Subsidizing anti-merger hysteria
Scott McCartney reports in today's Wall Street Journal that the Air Transportation Stabilization Board "is almost done with its work, and the airline-guarantee program will end with a profit of more than $300 million, according to executive director Mark Dayton." ATSB was a post-September 11 creation designed to compensate airlines for losses due to the air system's shutdown and provide up to $10 billion in taxpayer-backed loans "in case commercial loans weren't available."
The ATSB's "profit" came about because (1) the board guaranteed only $1.6 billion in loans out of the congressionally-authorized $10 billion, (2) airlines paid $220 million in fees; and (3) the board sold, or plans to sell, $135 million in stock acquired from three airlines in exchange for the loan guarantees. McCartney quoted US Airways Chief Executive W. Douglas Parker as crediting ATSB loans with fostering his airline's merger with America West. McCartney didn't mention the fact that less than two months before September 11, the Justice Department joined with several state attorneys general to stop United from acquiring US Airways. Attorney General John Ashcroft said at the time that "millions of consumers—business, government, and families—would have little choice but to pay higher fares and accept lower quality air service." United and US Airways later declared bankruptcy (the latter twice), and as Parker said, the loan subsidies kept the airlines alive long enough to merge.
Airlines inspire a particularly violent paranoia among antitrust regulators. This past January, the DOJ bullied the Transportation Department into rejecting a proposed route-and-pricing alliance between Northwest Airlines and several other airlines. Northwest condemned the Bush administration's rejection as "arbitrary, capricious and inconsistent with established DOT precedent and U.S. international aviation policy."
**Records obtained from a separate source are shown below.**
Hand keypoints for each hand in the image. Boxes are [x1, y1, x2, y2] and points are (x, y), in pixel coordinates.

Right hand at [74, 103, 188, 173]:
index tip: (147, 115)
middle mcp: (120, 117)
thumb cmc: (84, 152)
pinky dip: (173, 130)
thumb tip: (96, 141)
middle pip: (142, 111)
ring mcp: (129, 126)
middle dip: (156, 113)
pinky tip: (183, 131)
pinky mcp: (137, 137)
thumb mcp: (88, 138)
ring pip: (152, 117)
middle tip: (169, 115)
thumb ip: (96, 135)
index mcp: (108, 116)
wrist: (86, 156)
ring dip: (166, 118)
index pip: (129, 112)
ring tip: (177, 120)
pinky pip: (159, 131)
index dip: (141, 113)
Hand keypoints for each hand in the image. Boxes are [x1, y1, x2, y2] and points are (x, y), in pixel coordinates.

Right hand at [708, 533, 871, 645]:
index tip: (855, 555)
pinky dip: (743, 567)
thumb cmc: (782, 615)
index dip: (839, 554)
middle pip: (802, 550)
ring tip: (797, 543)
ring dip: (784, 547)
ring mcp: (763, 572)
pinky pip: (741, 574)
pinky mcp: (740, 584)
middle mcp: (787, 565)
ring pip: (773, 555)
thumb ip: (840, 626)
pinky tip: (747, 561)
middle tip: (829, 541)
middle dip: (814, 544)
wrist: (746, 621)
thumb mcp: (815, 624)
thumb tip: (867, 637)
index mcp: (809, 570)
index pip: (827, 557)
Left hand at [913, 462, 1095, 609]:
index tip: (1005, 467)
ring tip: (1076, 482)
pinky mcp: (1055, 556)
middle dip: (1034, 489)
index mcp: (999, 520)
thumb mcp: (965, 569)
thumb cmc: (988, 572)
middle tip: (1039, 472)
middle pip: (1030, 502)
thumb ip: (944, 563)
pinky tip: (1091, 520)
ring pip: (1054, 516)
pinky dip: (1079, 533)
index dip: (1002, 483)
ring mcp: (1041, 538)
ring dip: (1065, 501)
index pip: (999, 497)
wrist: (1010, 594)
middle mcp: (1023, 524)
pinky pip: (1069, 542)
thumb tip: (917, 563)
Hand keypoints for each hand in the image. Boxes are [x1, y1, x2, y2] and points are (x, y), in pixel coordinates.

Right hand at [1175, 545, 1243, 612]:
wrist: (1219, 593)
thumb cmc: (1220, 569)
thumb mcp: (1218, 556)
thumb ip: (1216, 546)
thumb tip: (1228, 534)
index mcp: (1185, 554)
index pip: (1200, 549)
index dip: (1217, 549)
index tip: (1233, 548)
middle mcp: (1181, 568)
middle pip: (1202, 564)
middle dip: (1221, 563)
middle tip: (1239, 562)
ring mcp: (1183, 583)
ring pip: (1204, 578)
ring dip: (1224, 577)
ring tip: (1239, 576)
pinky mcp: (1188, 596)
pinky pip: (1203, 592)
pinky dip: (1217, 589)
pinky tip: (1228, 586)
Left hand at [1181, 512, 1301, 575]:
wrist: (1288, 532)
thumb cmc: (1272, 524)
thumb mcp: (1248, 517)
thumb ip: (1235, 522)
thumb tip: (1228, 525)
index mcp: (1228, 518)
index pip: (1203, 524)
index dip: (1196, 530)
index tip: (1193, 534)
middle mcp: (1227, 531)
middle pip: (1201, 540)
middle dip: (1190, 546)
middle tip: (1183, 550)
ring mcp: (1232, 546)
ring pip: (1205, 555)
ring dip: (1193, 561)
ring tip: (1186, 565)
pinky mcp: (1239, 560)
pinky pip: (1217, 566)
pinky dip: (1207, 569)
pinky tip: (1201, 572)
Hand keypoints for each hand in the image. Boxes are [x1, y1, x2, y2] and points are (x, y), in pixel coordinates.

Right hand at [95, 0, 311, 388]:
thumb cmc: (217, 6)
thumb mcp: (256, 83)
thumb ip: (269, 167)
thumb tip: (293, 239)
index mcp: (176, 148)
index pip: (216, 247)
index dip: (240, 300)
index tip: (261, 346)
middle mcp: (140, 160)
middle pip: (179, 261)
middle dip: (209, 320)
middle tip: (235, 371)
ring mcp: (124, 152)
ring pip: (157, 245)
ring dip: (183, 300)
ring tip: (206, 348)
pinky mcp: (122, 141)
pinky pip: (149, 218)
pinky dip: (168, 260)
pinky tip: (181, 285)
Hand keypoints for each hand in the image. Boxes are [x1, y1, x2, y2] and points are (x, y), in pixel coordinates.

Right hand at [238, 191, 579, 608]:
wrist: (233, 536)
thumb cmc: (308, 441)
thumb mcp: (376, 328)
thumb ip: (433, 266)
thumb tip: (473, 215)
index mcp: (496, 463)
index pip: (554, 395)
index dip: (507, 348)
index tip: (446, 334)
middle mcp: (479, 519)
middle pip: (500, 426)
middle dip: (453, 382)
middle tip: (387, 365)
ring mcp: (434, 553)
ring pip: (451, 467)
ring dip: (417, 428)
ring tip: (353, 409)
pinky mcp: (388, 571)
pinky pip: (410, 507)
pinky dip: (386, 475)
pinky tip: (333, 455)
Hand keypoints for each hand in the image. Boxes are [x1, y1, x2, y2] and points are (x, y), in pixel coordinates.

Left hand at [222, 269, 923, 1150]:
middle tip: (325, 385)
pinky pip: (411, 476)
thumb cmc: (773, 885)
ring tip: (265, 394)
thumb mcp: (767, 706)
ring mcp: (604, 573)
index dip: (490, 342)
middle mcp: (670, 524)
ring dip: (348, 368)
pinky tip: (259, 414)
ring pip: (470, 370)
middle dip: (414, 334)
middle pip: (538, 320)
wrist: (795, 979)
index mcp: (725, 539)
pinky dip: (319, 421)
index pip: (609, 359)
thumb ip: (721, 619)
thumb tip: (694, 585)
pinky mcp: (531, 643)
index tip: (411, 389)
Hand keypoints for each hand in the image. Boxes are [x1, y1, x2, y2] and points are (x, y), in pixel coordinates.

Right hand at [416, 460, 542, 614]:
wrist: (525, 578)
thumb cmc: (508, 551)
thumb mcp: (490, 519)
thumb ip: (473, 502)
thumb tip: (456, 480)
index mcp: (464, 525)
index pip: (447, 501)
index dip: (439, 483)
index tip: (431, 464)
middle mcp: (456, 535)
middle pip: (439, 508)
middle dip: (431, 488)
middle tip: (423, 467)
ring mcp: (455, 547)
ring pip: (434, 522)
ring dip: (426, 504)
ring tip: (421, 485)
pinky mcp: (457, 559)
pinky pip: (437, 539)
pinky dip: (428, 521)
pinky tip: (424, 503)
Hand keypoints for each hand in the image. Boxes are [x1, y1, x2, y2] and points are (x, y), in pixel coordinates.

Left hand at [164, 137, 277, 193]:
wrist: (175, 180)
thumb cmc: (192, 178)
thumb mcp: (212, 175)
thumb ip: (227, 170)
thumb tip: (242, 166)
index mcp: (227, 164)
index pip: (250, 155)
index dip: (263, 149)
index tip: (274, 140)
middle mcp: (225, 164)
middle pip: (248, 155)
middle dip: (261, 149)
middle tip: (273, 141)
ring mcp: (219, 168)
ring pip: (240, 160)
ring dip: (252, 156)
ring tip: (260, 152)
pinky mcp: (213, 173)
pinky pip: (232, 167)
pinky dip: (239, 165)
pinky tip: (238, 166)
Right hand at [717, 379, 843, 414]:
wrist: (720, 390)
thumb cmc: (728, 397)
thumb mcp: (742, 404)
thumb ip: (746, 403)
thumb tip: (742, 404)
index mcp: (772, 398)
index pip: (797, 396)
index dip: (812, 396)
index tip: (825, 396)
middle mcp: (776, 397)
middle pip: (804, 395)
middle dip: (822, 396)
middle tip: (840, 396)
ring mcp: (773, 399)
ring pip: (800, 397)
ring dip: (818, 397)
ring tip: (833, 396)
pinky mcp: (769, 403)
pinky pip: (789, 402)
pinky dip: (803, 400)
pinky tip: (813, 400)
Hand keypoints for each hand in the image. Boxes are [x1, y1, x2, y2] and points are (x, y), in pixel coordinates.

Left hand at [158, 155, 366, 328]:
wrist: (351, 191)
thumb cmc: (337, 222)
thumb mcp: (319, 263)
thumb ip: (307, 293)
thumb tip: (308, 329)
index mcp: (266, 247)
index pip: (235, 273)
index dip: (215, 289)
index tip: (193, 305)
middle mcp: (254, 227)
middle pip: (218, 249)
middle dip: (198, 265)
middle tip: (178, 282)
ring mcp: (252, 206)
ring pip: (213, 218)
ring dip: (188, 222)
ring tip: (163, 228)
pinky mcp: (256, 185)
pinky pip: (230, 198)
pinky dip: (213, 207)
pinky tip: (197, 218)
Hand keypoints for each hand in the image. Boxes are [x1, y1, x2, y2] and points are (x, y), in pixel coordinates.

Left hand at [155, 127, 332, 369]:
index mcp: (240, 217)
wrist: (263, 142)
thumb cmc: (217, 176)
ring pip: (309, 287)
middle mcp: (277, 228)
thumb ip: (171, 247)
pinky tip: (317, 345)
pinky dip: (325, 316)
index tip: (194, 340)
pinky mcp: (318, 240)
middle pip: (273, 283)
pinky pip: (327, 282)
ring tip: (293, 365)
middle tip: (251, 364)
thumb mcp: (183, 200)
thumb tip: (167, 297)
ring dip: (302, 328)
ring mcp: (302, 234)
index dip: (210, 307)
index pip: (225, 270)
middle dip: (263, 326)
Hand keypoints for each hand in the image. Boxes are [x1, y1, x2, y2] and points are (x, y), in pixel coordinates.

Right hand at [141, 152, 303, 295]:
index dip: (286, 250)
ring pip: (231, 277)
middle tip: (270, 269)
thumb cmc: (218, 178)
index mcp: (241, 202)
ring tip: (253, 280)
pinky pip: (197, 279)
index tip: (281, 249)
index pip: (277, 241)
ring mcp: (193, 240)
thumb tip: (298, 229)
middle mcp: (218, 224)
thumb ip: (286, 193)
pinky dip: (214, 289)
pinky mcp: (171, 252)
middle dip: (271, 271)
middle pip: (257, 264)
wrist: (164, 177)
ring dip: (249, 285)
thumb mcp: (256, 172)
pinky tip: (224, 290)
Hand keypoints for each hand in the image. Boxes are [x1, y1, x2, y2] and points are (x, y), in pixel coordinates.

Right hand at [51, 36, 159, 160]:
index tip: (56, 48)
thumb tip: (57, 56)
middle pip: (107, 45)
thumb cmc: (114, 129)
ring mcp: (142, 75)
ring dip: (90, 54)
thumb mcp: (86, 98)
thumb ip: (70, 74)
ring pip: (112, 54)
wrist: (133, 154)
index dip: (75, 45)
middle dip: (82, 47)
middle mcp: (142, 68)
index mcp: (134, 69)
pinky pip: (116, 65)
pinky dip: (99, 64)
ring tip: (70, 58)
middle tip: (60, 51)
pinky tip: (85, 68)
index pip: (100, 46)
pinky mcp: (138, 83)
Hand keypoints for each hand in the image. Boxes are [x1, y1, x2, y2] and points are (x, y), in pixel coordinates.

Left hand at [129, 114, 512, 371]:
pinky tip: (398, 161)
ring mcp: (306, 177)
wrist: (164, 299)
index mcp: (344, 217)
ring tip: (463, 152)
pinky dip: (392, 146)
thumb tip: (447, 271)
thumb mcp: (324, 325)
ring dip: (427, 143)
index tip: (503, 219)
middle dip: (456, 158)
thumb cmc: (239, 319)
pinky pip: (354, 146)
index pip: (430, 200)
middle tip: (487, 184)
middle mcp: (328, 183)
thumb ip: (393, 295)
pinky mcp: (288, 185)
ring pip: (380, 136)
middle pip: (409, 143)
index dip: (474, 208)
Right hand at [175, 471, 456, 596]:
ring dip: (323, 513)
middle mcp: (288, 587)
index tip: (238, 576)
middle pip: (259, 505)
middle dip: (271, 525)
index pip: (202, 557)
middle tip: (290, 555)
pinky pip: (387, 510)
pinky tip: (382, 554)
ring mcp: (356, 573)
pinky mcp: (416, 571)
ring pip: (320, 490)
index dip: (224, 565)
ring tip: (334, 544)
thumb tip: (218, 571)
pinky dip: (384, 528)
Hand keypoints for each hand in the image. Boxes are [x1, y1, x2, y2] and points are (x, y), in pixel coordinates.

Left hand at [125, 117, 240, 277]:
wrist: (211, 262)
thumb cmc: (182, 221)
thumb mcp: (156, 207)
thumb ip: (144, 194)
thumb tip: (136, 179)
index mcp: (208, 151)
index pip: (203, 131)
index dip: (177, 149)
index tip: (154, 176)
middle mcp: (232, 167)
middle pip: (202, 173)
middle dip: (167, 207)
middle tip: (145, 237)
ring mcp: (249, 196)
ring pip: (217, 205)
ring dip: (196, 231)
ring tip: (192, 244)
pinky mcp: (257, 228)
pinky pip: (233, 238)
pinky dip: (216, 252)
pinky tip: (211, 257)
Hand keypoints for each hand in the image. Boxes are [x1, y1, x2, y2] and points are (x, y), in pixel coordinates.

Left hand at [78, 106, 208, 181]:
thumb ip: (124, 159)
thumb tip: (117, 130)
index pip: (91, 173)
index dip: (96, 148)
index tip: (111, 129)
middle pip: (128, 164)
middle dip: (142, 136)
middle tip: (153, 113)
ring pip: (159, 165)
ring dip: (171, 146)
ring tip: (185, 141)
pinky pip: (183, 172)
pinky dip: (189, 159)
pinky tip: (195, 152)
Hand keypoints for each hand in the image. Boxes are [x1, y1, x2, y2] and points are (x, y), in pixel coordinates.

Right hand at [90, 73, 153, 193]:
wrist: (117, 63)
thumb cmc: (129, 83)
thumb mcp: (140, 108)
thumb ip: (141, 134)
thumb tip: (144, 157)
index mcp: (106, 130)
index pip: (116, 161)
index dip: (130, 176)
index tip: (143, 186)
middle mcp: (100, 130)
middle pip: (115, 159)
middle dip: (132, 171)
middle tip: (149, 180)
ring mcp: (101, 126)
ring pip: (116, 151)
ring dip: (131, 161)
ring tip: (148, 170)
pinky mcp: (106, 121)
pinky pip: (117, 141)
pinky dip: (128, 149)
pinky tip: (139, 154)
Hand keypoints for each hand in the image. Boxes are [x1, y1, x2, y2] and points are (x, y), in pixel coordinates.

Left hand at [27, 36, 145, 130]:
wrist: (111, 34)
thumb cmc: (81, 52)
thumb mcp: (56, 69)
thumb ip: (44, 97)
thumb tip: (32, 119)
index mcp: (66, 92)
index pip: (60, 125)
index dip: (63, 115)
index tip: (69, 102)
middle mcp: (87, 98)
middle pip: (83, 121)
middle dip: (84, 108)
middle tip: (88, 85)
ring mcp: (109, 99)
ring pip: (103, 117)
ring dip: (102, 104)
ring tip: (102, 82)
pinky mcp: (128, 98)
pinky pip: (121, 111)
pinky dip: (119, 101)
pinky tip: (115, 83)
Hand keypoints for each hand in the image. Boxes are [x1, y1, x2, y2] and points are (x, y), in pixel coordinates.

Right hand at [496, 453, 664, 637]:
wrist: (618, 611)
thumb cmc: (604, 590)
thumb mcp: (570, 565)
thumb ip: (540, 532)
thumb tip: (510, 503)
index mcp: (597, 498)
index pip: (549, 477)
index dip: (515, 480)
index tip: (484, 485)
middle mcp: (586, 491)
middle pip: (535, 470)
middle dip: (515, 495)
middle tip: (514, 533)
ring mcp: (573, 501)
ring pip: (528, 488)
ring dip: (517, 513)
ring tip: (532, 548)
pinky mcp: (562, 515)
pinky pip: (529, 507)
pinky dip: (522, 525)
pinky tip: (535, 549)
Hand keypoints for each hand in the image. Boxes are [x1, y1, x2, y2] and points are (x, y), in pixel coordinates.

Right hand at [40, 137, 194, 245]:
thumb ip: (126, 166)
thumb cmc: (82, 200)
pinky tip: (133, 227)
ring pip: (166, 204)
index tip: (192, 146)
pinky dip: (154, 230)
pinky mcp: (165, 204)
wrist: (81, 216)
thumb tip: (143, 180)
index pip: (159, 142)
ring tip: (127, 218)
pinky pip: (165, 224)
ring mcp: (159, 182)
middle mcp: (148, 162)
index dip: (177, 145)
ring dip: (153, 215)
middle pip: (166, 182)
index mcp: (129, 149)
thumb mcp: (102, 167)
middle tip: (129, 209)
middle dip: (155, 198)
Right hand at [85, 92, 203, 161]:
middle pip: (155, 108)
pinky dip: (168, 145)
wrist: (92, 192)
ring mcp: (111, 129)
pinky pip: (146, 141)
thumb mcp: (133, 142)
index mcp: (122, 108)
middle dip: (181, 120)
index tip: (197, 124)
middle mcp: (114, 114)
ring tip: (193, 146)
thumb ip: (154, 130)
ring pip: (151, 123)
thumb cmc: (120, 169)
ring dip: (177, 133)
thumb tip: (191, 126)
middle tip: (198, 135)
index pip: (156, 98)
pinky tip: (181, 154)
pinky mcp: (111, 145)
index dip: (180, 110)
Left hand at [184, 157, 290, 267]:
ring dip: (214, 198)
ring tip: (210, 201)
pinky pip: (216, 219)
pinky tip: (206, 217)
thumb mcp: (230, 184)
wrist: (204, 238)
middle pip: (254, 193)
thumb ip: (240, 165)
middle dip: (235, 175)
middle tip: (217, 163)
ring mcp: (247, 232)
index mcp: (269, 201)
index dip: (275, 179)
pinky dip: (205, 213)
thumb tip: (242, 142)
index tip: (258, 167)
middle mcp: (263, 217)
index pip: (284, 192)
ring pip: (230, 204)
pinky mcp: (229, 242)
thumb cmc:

Indeed, the government's disdain for airline consolidation led to the ATSB's creation. "ATSB was merely delaying consolidation and restructuring necessary for the industry to regain financial health," McCartney wrote, quoting ATSB critics. Unfortunately, the ATSB's purported "profit" will only affirm Congress' belief that it did the right thing. But the real lesson here is that government should stop meddling with mergers and acquisitions. Abolishing the Antitrust Division (and the Federal Trade Commission) in 2001 would have saved taxpayers far more money than the ATSB's surplus will generate for the Treasury.